Pipe Trouble, a video game sponsored by Canada's TV Ontario about building an oil pipeline, is now available on iOS and Android devices after it was recently cleared of advocating eco-terrorism by an independent review panel.

The game, where players build pipelines while dealing with economics, regulations, efficiency, the environment and sabotage, was initially released on TVO's website but was later pulled after reports claimed that the game advocated eco-terrorism. It was believed that the root of the problem was that players were able to blow up pipelines in the game. The game drew nation-wide attention and TVO was ultimately pressured to remove the game from its site.

Today, developer Pop Sandbox Production and Publishing released a statement confirming that, following an independent review of the game, it is now available to play online as well as on iOS and Android devices.

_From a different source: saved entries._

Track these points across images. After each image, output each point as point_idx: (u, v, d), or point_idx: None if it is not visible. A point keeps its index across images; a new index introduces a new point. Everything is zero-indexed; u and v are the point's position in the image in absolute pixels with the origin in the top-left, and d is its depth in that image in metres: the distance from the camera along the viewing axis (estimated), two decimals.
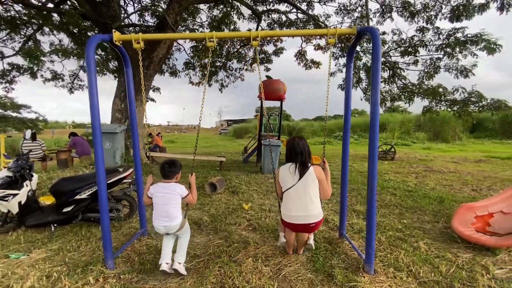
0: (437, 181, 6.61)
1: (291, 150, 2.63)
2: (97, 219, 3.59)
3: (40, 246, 3.10)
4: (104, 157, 2.67)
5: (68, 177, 3.63)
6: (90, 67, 2.46)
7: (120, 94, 7.10)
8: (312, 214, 2.49)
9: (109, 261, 2.59)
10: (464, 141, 18.03)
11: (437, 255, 2.87)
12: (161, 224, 2.43)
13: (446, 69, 7.59)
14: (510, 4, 6.20)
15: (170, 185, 2.46)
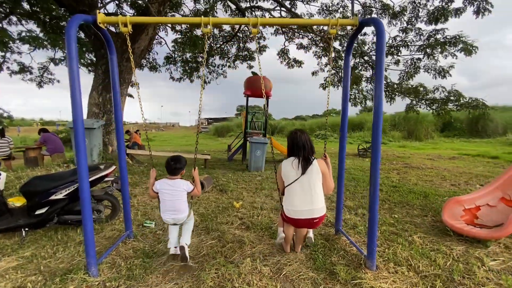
0: (418, 177, 6.87)
1: (294, 144, 2.54)
2: (75, 222, 3.26)
3: (10, 254, 2.74)
4: (86, 151, 2.40)
5: (42, 176, 3.26)
6: (70, 51, 2.19)
7: (97, 87, 6.61)
8: (317, 208, 2.43)
9: (92, 268, 2.33)
10: (435, 139, 19.11)
11: (432, 249, 2.91)
12: (170, 217, 2.58)
13: (425, 70, 7.94)
14: (485, 8, 6.59)
15: (176, 182, 2.57)
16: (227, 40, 14.50)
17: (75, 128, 2.31)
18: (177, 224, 2.67)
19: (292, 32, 14.18)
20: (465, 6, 6.94)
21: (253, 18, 2.51)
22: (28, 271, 2.44)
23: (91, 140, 5.59)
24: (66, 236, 3.16)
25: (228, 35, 14.42)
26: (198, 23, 2.52)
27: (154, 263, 2.63)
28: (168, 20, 2.53)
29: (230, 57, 15.50)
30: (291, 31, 14.13)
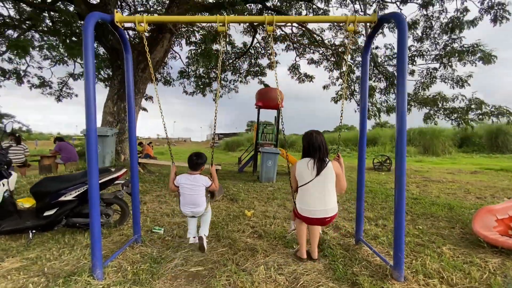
0: (440, 190, 6.49)
1: (310, 145, 2.55)
2: (83, 225, 3.17)
3: (15, 255, 2.65)
4: (97, 151, 2.34)
5: (53, 177, 3.24)
6: (87, 48, 2.19)
7: (113, 97, 6.77)
8: (329, 208, 2.47)
9: (97, 270, 2.20)
10: (454, 155, 18.36)
11: (464, 261, 2.63)
12: (189, 210, 2.75)
13: (442, 80, 7.73)
14: (503, 16, 6.45)
15: (196, 177, 2.72)
16: (239, 56, 14.81)
17: (87, 129, 2.25)
18: (195, 217, 2.84)
19: (303, 47, 14.38)
20: (482, 14, 6.83)
21: (269, 16, 2.49)
22: (31, 272, 2.34)
23: (104, 148, 5.63)
24: (73, 239, 3.07)
25: (240, 51, 14.76)
26: (214, 21, 2.53)
27: (162, 269, 2.48)
28: (185, 19, 2.56)
29: (242, 72, 15.76)
30: (302, 46, 14.34)
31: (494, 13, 6.54)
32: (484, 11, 6.77)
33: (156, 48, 6.81)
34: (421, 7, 8.63)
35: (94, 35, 2.31)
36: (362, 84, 2.93)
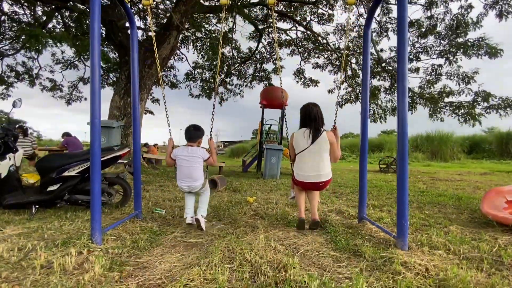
0: (448, 186, 6.32)
1: (305, 116, 2.73)
2: (85, 202, 3.19)
3: (17, 225, 2.67)
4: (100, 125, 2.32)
5: (58, 153, 3.28)
6: (93, 22, 2.23)
7: (120, 91, 6.92)
8: (323, 173, 2.64)
9: (97, 234, 2.19)
10: (463, 160, 17.95)
11: (473, 238, 2.53)
12: (185, 184, 2.68)
13: (447, 77, 7.67)
14: (508, 11, 6.42)
15: (193, 149, 2.68)
16: (245, 60, 15.02)
17: (91, 95, 2.28)
18: (192, 193, 2.75)
19: (308, 52, 14.52)
20: (486, 10, 6.81)
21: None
22: (31, 237, 2.34)
23: (109, 139, 5.71)
24: (75, 215, 3.08)
25: (246, 56, 14.98)
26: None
27: (161, 240, 2.46)
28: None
29: (247, 77, 15.93)
30: (307, 50, 14.48)
31: (499, 8, 6.53)
32: (489, 7, 6.76)
33: (163, 45, 6.99)
34: (425, 8, 8.70)
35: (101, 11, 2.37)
36: (363, 62, 2.93)
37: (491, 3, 6.69)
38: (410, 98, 8.72)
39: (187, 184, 2.67)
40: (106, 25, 6.77)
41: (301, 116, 2.79)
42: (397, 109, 2.24)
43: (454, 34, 7.39)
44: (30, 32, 4.65)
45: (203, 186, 2.75)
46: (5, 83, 10.68)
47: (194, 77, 13.71)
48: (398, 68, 2.20)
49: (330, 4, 11.12)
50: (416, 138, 21.97)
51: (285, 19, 12.87)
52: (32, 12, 8.36)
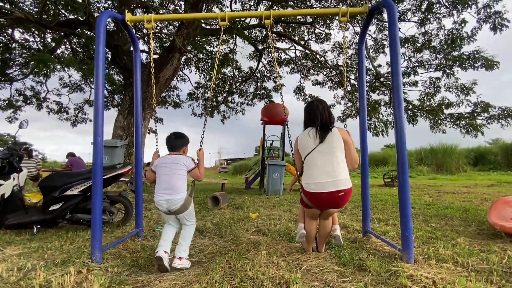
0: (454, 198, 6.19)
1: (310, 113, 2.28)
2: (87, 221, 3.18)
3: (17, 245, 2.66)
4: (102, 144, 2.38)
5: (61, 172, 3.32)
6: (99, 44, 2.35)
7: (124, 111, 7.08)
8: (340, 179, 2.06)
9: (96, 253, 2.17)
10: (469, 173, 17.66)
11: (482, 250, 2.45)
12: (163, 198, 2.16)
13: (446, 89, 7.76)
14: (502, 24, 6.61)
15: (176, 156, 2.26)
16: (246, 79, 15.39)
17: (95, 114, 2.35)
18: (171, 212, 2.19)
19: (307, 69, 14.86)
20: (480, 24, 7.01)
21: (266, 11, 2.67)
22: (31, 257, 2.32)
23: (112, 158, 5.77)
24: (76, 235, 3.06)
25: (246, 75, 15.36)
26: (215, 17, 2.72)
27: None
28: (188, 16, 2.75)
29: (249, 95, 16.23)
30: (306, 68, 14.83)
31: (493, 21, 6.72)
32: (483, 21, 6.97)
33: (166, 67, 7.23)
34: (419, 25, 8.99)
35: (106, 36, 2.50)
36: (359, 77, 3.00)
37: (484, 18, 6.91)
38: (411, 111, 8.78)
39: (165, 197, 2.13)
40: (112, 49, 7.07)
41: (305, 115, 2.35)
42: (395, 121, 2.27)
43: (449, 48, 7.56)
44: (39, 57, 4.88)
45: (185, 206, 2.19)
46: (13, 107, 11.00)
47: (197, 97, 14.02)
48: (393, 82, 2.25)
49: (327, 24, 11.53)
50: (420, 151, 21.80)
51: (283, 39, 13.32)
52: (42, 39, 8.80)
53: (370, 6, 2.60)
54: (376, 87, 9.46)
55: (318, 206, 2.22)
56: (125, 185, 5.49)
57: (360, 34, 2.89)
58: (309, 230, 2.40)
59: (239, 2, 10.18)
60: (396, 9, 2.37)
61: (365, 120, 2.98)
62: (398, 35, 2.38)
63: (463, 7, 7.22)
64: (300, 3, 9.87)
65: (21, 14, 5.67)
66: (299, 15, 11.05)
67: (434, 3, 7.68)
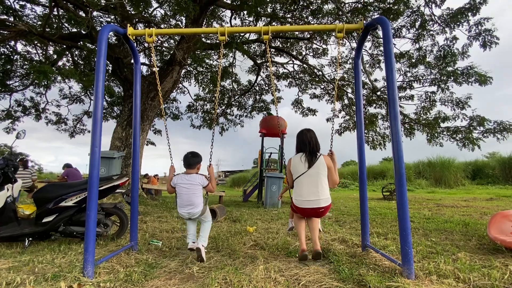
0: (454, 212, 6.15)
1: (300, 141, 2.76)
2: (80, 234, 3.11)
3: (7, 258, 2.58)
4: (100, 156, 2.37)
5: (56, 183, 3.28)
6: (100, 56, 2.39)
7: (122, 123, 7.08)
8: (322, 198, 2.58)
9: (89, 267, 2.11)
10: (467, 186, 17.64)
11: (483, 265, 2.41)
12: (185, 211, 2.70)
13: (442, 103, 7.88)
14: (491, 41, 6.82)
15: (192, 176, 2.71)
16: (244, 92, 15.57)
17: (93, 124, 2.36)
18: (192, 219, 2.77)
19: (305, 83, 15.10)
20: (471, 41, 7.23)
21: (265, 26, 2.74)
22: (21, 271, 2.25)
23: (109, 169, 5.71)
24: (68, 248, 2.98)
25: (245, 89, 15.56)
26: (215, 32, 2.79)
27: (156, 272, 2.35)
28: (188, 31, 2.82)
29: (247, 108, 16.37)
30: (304, 82, 15.07)
31: (483, 38, 6.94)
32: (473, 38, 7.18)
33: (166, 79, 7.32)
34: (413, 41, 9.24)
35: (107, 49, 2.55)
36: (356, 89, 3.05)
37: (474, 35, 7.13)
38: (408, 124, 8.87)
39: (187, 211, 2.69)
40: (113, 61, 7.18)
41: (296, 142, 2.82)
42: (391, 134, 2.29)
43: (443, 64, 7.75)
44: (40, 68, 4.94)
45: (203, 212, 2.74)
46: (12, 118, 10.99)
47: (196, 109, 14.12)
48: (389, 95, 2.29)
49: (324, 39, 11.83)
50: (418, 164, 21.83)
51: (282, 53, 13.61)
52: (44, 51, 8.93)
53: (365, 23, 2.68)
54: (373, 100, 9.59)
55: (303, 215, 2.77)
56: (121, 197, 5.43)
57: (356, 49, 2.96)
58: (299, 225, 2.81)
59: (239, 17, 10.47)
60: (390, 26, 2.45)
61: (362, 133, 3.00)
62: (393, 51, 2.44)
63: (455, 25, 7.46)
64: (298, 19, 10.17)
65: (25, 27, 5.78)
66: (296, 31, 11.36)
67: (427, 21, 7.93)
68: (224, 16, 11.48)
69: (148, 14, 8.11)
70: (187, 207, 2.68)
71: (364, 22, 2.68)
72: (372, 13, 8.83)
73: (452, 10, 7.51)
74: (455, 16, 7.28)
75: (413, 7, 8.08)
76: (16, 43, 9.20)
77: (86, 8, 6.29)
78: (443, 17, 7.72)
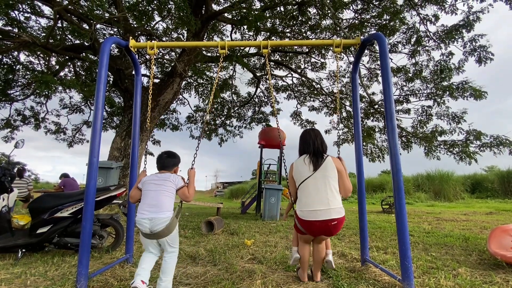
0: (454, 226, 6.09)
1: (304, 141, 2.37)
2: (74, 245, 3.05)
3: (0, 270, 2.52)
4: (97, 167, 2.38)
5: (52, 193, 3.25)
6: (101, 67, 2.43)
7: (122, 133, 7.10)
8: (333, 208, 2.09)
9: (82, 281, 2.06)
10: (467, 200, 17.55)
11: (484, 281, 2.37)
12: (146, 216, 1.94)
13: (438, 117, 7.98)
14: (487, 57, 6.98)
15: (165, 174, 2.14)
16: (244, 104, 15.73)
17: (92, 135, 2.37)
18: (153, 234, 1.97)
19: (304, 96, 15.28)
20: (466, 57, 7.41)
21: (264, 41, 2.81)
22: (13, 284, 2.19)
23: (107, 180, 5.67)
24: (62, 260, 2.92)
25: (245, 100, 15.73)
26: (215, 46, 2.85)
27: (151, 286, 2.29)
28: (189, 44, 2.89)
29: (246, 119, 16.48)
30: (303, 95, 15.26)
31: (478, 54, 7.11)
32: (468, 54, 7.37)
33: (166, 90, 7.40)
34: (409, 56, 9.46)
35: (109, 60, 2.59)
36: (353, 103, 3.10)
37: (469, 51, 7.32)
38: (405, 138, 8.94)
39: (149, 215, 1.94)
40: (114, 73, 7.28)
41: (299, 144, 2.43)
42: (389, 147, 2.30)
43: (438, 78, 7.91)
44: (42, 78, 5.01)
45: (169, 230, 1.98)
46: (11, 127, 11.00)
47: (195, 120, 14.20)
48: (386, 109, 2.32)
49: (322, 54, 12.08)
50: (417, 177, 21.78)
51: (281, 67, 13.85)
52: (46, 62, 9.07)
53: (362, 38, 2.75)
54: (371, 113, 9.70)
55: (311, 234, 2.25)
56: (117, 208, 5.36)
57: (354, 63, 3.03)
58: (303, 254, 2.41)
59: (239, 32, 10.72)
60: (386, 42, 2.51)
61: (360, 146, 3.02)
62: (389, 66, 2.50)
63: (450, 41, 7.67)
64: (297, 34, 10.42)
65: (29, 38, 5.89)
66: (295, 46, 11.60)
67: (423, 37, 8.15)
68: (225, 30, 11.78)
69: (151, 27, 8.31)
70: (150, 209, 1.96)
71: (361, 37, 2.75)
72: (369, 29, 9.08)
73: (447, 27, 7.75)
74: (449, 32, 7.51)
75: (408, 24, 8.32)
76: (19, 53, 9.36)
77: (90, 20, 6.45)
78: (438, 33, 7.95)
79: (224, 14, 8.59)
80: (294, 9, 9.46)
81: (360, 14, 9.19)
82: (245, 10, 7.30)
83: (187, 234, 4.73)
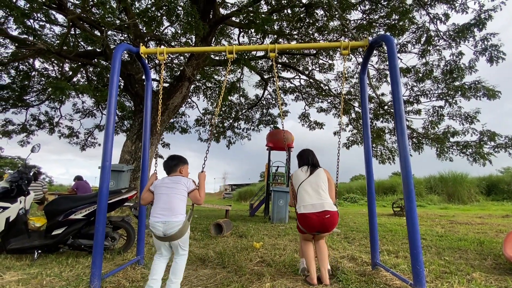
0: (468, 230, 5.92)
1: (302, 157, 2.94)
2: (88, 247, 3.13)
3: (17, 271, 2.61)
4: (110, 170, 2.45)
5: (67, 196, 3.35)
6: (113, 73, 2.50)
7: (132, 137, 7.24)
8: (326, 202, 2.52)
9: (95, 281, 2.12)
10: (482, 202, 17.01)
11: (499, 286, 2.30)
12: (160, 219, 1.99)
13: (450, 117, 7.79)
14: (498, 56, 6.79)
15: (176, 177, 2.20)
16: (252, 106, 15.78)
17: (105, 139, 2.44)
18: (166, 237, 2.00)
19: (312, 97, 15.21)
20: (477, 56, 7.22)
21: (271, 45, 2.83)
22: (29, 284, 2.27)
23: (118, 182, 5.80)
24: (76, 261, 3.00)
25: (253, 103, 15.79)
26: (223, 50, 2.89)
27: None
28: (198, 49, 2.94)
29: (254, 121, 16.52)
30: (311, 96, 15.19)
31: (489, 54, 6.92)
32: (479, 53, 7.18)
33: (175, 95, 7.52)
34: (419, 56, 9.29)
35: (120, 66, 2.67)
36: (362, 104, 3.08)
37: (480, 50, 7.14)
38: (416, 139, 8.76)
39: (163, 219, 1.98)
40: (125, 78, 7.46)
41: (298, 160, 3.01)
42: (399, 149, 2.28)
43: (450, 78, 7.74)
44: (57, 84, 5.19)
45: (182, 232, 2.02)
46: (27, 131, 11.38)
47: (204, 123, 14.33)
48: (395, 110, 2.30)
49: (330, 55, 12.01)
50: (429, 179, 21.28)
51: (288, 69, 13.84)
52: (60, 68, 9.37)
53: (370, 40, 2.73)
54: (380, 114, 9.57)
55: (310, 230, 2.56)
56: (129, 210, 5.46)
57: (362, 65, 3.02)
58: (307, 252, 2.63)
59: (246, 35, 10.80)
60: (394, 43, 2.49)
61: (369, 148, 3.00)
62: (398, 66, 2.48)
63: (461, 40, 7.50)
64: (304, 36, 10.40)
65: (44, 46, 6.11)
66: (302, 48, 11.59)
67: (433, 36, 8.00)
68: (232, 34, 11.88)
69: (160, 33, 8.48)
70: (163, 213, 2.00)
71: (369, 39, 2.74)
72: (378, 29, 8.98)
73: (458, 25, 7.59)
74: (461, 31, 7.34)
75: (418, 23, 8.19)
76: (34, 60, 9.70)
77: (102, 27, 6.65)
78: (449, 32, 7.78)
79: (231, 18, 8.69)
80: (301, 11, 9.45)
81: (368, 15, 9.10)
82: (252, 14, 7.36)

The findings of the review state that: "Pipe Trouble does not support, glamorize or advocate violence in any way ... Pipe Trouble is not a game about blowing up pipelines. It is a game about building pipelines. To succeed, players must pit their spatial ability and speed against economics, regulations, efficiency, the environment and yes, sabotage. The game is designed to make you think and it does."

Pipe Trouble was showcased at this year's Cannes Film Festival and the 10th annual Games for Change conference in New York. It is currently available for iPhone, iPad and select Android tablets for 99 cents. A free trial is playable at www.pipetrouble.com.